Dataset records:
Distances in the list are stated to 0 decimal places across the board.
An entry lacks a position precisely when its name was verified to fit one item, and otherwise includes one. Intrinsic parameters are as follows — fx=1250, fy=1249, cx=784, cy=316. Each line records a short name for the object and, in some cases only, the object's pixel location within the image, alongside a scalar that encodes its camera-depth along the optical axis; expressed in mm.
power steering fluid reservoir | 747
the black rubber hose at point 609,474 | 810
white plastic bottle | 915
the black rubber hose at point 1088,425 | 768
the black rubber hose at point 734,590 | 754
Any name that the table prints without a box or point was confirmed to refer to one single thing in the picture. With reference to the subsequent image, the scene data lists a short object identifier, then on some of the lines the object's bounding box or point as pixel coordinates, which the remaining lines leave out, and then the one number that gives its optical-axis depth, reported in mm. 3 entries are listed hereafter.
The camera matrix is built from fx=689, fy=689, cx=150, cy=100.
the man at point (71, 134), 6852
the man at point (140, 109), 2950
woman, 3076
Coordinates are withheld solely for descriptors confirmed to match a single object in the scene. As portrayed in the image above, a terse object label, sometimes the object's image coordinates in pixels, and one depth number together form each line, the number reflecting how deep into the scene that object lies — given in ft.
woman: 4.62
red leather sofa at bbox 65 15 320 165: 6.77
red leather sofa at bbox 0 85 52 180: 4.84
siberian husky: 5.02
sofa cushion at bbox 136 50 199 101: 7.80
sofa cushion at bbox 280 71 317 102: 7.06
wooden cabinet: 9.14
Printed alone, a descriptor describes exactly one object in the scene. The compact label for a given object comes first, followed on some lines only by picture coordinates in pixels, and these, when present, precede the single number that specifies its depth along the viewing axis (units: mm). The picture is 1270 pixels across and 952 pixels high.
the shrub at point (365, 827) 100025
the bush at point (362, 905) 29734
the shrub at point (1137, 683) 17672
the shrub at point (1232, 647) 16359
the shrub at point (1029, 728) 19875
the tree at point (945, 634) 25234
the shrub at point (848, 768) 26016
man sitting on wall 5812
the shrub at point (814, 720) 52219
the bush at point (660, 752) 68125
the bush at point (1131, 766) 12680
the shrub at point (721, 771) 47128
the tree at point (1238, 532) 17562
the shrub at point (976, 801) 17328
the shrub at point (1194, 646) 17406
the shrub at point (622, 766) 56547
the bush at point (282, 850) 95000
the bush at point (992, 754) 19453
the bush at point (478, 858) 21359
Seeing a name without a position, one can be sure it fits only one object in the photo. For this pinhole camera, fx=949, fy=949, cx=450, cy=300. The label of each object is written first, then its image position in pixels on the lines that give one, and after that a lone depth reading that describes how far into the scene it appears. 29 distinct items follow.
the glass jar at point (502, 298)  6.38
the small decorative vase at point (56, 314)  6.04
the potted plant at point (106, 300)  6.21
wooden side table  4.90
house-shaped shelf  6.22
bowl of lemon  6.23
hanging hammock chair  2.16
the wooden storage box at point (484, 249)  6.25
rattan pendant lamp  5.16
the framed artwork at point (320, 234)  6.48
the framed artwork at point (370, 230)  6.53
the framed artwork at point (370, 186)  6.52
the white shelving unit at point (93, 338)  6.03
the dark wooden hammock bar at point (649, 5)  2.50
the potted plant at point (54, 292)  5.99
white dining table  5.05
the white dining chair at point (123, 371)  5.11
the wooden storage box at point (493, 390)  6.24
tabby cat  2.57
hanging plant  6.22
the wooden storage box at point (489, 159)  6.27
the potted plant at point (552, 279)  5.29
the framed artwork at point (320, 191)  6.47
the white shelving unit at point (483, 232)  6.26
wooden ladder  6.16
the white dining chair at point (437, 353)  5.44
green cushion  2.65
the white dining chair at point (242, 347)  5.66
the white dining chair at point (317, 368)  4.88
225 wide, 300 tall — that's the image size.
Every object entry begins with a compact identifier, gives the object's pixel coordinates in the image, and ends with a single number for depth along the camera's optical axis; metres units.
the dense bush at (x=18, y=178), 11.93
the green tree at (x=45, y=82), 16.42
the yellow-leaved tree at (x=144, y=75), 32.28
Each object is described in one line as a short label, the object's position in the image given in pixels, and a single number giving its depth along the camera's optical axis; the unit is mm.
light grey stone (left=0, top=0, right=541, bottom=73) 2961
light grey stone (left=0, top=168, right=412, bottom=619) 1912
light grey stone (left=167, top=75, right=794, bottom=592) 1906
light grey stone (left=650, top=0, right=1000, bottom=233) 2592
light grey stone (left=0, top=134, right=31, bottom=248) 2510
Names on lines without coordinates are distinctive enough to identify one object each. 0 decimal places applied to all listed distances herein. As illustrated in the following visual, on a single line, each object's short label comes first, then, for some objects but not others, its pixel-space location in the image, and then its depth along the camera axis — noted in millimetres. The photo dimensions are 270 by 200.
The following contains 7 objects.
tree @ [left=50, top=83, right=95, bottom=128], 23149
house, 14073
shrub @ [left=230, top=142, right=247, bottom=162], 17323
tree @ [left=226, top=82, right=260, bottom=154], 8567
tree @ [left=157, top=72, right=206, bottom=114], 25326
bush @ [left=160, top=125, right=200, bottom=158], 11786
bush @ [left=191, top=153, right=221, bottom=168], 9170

(ABOUT THIS EXERCISE):
Give back exactly the lines above, from the line containing "the white dining chair at point (123, 371)" through the line containing "225 wide, 300 tall — that's the image size.", with both end lines and nothing more.

(RESULT OF THIS TASK):
the white dining chair at point (123, 371)  5.11
the wooden storage box at point (493, 390)  6.24
tabby cat  2.57
hanging plant  6.22
the wooden storage box at point (489, 159)  6.27
the potted plant at point (552, 279)  5.29
the framed artwork at point (320, 191)  6.47
the white shelving unit at point (483, 232)  6.26
wooden ladder  6.16
the white dining chair at point (437, 353)  5.44
green cushion  2.65
the white dining chair at point (242, 347)  5.66
the white dining chair at point (317, 368)  4.88
225 wide, 300 tall — that's the image size.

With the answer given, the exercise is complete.